**WORK TASK:** Return each of the items below unchanged, line for line, and omit the pictures from your answer.

**LISTED RECORDS:**

Content starts

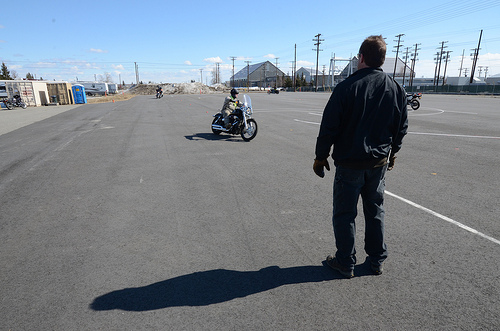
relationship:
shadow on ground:
[84, 257, 385, 314] [1, 95, 499, 331]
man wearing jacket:
[309, 32, 409, 279] [314, 67, 409, 162]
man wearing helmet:
[218, 87, 243, 128] [230, 88, 241, 97]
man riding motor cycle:
[218, 87, 243, 128] [205, 104, 261, 143]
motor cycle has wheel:
[205, 104, 261, 143] [238, 118, 259, 142]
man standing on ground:
[309, 32, 409, 279] [1, 95, 499, 331]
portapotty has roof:
[72, 83, 91, 106] [72, 83, 84, 88]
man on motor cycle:
[218, 87, 243, 128] [205, 104, 261, 143]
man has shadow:
[309, 32, 409, 279] [84, 257, 385, 314]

Content ends

**TASK RESPONSE:**
relationship:
shadow on ground:
[84, 257, 385, 314] [1, 95, 499, 331]
man wearing jacket:
[309, 32, 409, 279] [314, 67, 409, 162]
man wearing helmet:
[218, 87, 243, 128] [230, 88, 241, 97]
man riding motor cycle:
[218, 87, 243, 128] [205, 104, 261, 143]
motor cycle has wheel:
[205, 104, 261, 143] [238, 118, 259, 142]
man standing on ground:
[309, 32, 409, 279] [1, 95, 499, 331]
portapotty has roof:
[72, 83, 91, 106] [72, 83, 84, 88]
man on motor cycle:
[218, 87, 243, 128] [205, 104, 261, 143]
man has shadow:
[309, 32, 409, 279] [84, 257, 385, 314]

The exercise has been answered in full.